Strona 1 z 1

w sumie zaczynam... (po raz kolejny już)

: 29 sty 2014, 13:16
autor: dziki.dzik
czołem

poczytałem kilka wątków, spora ich część pokrywa się z moimi doświadczeniami.

no więc tak... wzrost 184 cm.
grubokościsty, z odziedziczoną tendencją do tycia.
lata temu było trochę siłowni.
mam taką budowę ciała, że przy tym wzroście i 90 kg wyglądam szczupło.

najwięcej w życiu miałem nieprzyjemność ważyć ok 127kg (jakieś pewnie 12 lat temu)...
paliłem kilkanaście lat, zacząłem pierwszy bieg/marszobieg w okolicach jesieni 2010.
potem było dużo przerw przerywanych biegami masowymi po ok 10kg (biegnij Warszawo, bieg Niepodległości etc)
rekord na 10 km w jednym z tych biegów to 58min (ważyłem wtedy ok 98kg)
do tej pory 2 półmaratony Warszawskie. w 2013 czas <2.15
w kwietniu 2013 również pierwszy (i jak do tej pory jedyny) maraton w Krakowie (waga ok 105kg). w drugiej części dystansu spuchłem, czas łączny >5h. ale ukończyłem i byłem z siebie dumny. później oczywiście odpuściłem...
ostatni raz intensywniejsze treningi przez Biegiem Niepodległości 2013 (1.03, waga ok 108kg)
w pierwszej połowie stycznia wszedłem na wagę i znowu waga w górę... (niemal 113)
silne postanowienie - tym razem się nie złamię i nie odpuszczę.
jestem po 2,5 tygodnia treningów. 4 razy w tygodniu ze standardowym dłuższym wybieganiem w niedzielę.
obecnie waga ok 109.
co chcę zrobić?
półmaraton za 2 miesiące i orlen za 2,5 miesiąca.
przy zrzuceniu jeszcze kilku kg i w miarę dobrych warunkach pogodowych widzę szansę na <5h.
a docelowo? marzeniem jest 85kg.

jestem klasycznym przykładem na to, że osobnik ważący ponad 100kg jest w stanie przebiec bez zatrzymania ponad 30km.
strach pomyśleć, co by było jakbym ważył np 78 :bum:

szczerze podziwiam ludzi którzy mają tyle samozaparcia, że są w stanie biegając zrzucić np 30kg w rok.
mega szacun.
ja do tej pory 'zatrzymywałem się na małych zwycięskich walkach finalnie przegrywając całą wojnę'.
wierzę w to, że tym razem będzie inaczej i taka publiczna spowiedź :bleble: mi w tym pomoże...

pozdrawiam!

EDIT: zapomniałem o najważniejszym!
największą katorgą dla mnie jest odstawienie alko. generalnie to mnie zwykle gubiło :grr:

Re: w sumie zaczynam... (po raz kolejny już)

: 30 sty 2014, 08:11
autor: dziki.dzik
dzięki :hejhej:

w sumie to jak rzucanie palenia.

——————

*Zadanie 1:*
Czy przepiszesz dosłownie fragment wpisu o powrocie do biegania od słów „przy zrzuceniu jeszcze” aż do słów „zapomniałem o najważniejszym!” włącznie?
*Zadanie 2:*
Jak dalej mógłby brzmieć wpis o powrocie do biegania? Dopisz jego ciąg dalszy, zaczynając po ostatnim zdaniu.

*Podane wiersze:*
——————

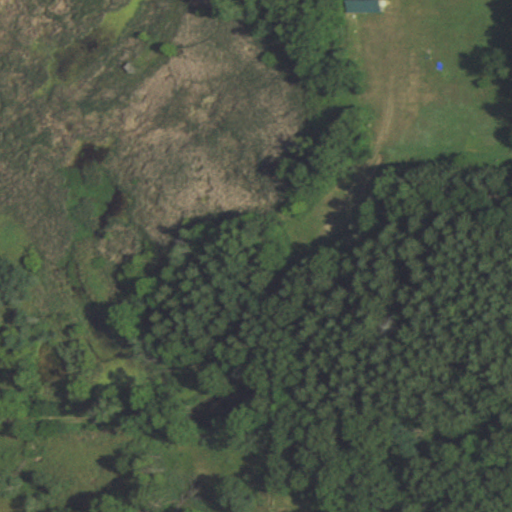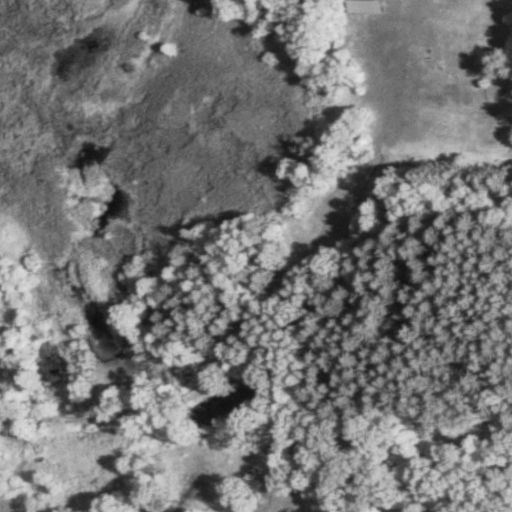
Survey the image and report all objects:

——————

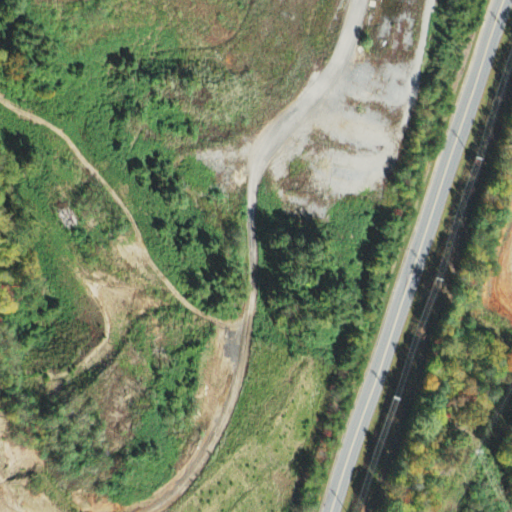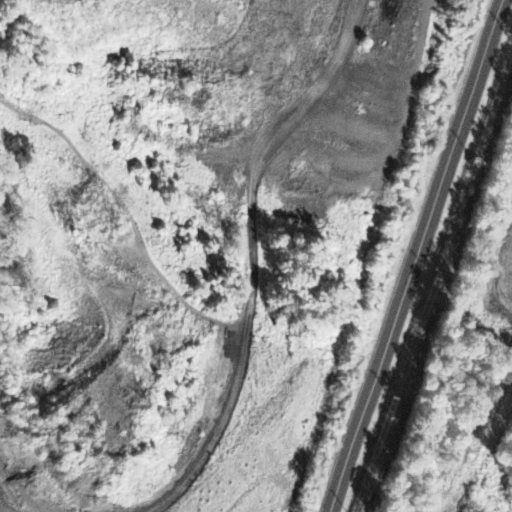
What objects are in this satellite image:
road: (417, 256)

——————

*Wynik zadania 1:*
przy zrzuceniu jeszcze kilku kg i w miarę dobrych warunkach pogodowych widzę szansę na <5h.
a docelowo? marzeniem jest 85kg.

jestem klasycznym przykładem na to, że osobnik ważący ponad 100kg jest w stanie przebiec bez zatrzymania ponad 30km.
strach pomyśleć, co by było jakbym ważył np 78 :bum:

szczerze podziwiam ludzi którzy mają tyle samozaparcia, że są w stanie biegając zrzucić np 30kg w rok.
mega szacun.
ja do tej pory 'zatrzymywałem się na małych zwycięskich walkach finalnie przegrywając całą wojnę'.
wierzę w to, że tym razem będzie inaczej i taka publiczna spowiedź :bleble: mi w tym pomoże...

pozdrawiam!

EDIT: zapomniałem o najważniejszym!

*Wynik zadania 2:*
to jest przecież cholernie proste, robiłem to już setki razy :spoczko:

Re: w sumie zaczynam... (po raz kolejny już)

: 30 sty 2014, 21:23
autor: tytoos
...

Re: w sumie zaczynam... (po raz kolejny już)

: 31 sty 2014, 09:04
autor: dziki.dzik
od tego właśnie zacząłem...

może powinienem napisać - cześć, jestem dzik i nie piję już prawie 3 tygodnie :bum:

pozdro

Re: w sumie zaczynam... (po raz kolejny już)

: 01 lut 2014, 04:29
autor: maly89
dziki.dzik pisze:c
ja do tej pory 'zatrzymywałem się na małych zwycięskich walkach finalnie przegrywając całą wojnę'.
wierzę w to, że tym razem będzie inaczej i taka publiczna spowiedź :bleble: mi w tym pomoże...
Jeżeli napisałeś tego posta to znaczy, że "wojna wciąż trwa" i wcale nie musisz jej przegrać! Więcej wiary w siebie! Jeżeli inni mogli to Ty też możesz. Przecież nie jesteś od nich gorszy! Co do alkoholu to mi pomogło... liczenie kalorii. Wolałem coś zjeść niż wypić piwo czy kilka drinków. Okazało się, że alkohol to zbyt duża ilość kalorii, które nie dają uczucia sytości - no i chcąc nie chcąc poszedł w odstawkę. Jakoś tak po prostu - bez żadnego zmuszania się.

Powodzenia!

Re: Odp: w sumie zaczynam... (po raz kolejny już)

: 01 lut 2014, 12:13
autor: dziki.dzik
Dzięki.
Twoja historia pokazuje, że nie ma niemożliwego!

Re: w sumie zaczynam... (po raz kolejny już)

: 08 lut 2014, 12:00
autor: dziki.dzik
dziś w Parku Skaryszewskim widziałem gościa który biegł:
biały t-shirt, białe krótkie spodenki i na bosaka :orany:

Re: w sumie zaczynam... (po raz kolejny już)

: 06 mar 2014, 10:57
autor: dziki.dzik
czołem, mały update.

od 15.01 kiedy zacząłem zrobiłem prawie 240 km
waga spadła o 10 kg

jadę dalej bo półmaraton i maraton coraz bliżej :lalala:

Re: w sumie zaczynam... (po raz kolejny już)

: 10 mar 2014, 13:11
autor: dziki.dzik
wczoraj 30 km.

kurna, ależ to męczące jest :ojoj:

Re: w sumie zaczynam... (po raz kolejny już)

: 31 mar 2014, 11:09
autor: dziki.dzik
wczorajszy PMW < 2.10 :hej:

Re: w sumie zaczynam... (po raz kolejny już)

: 01 kwie 2014, 19:44
autor: maly89
Gratulacje!!! Jak wrażenia po biegu?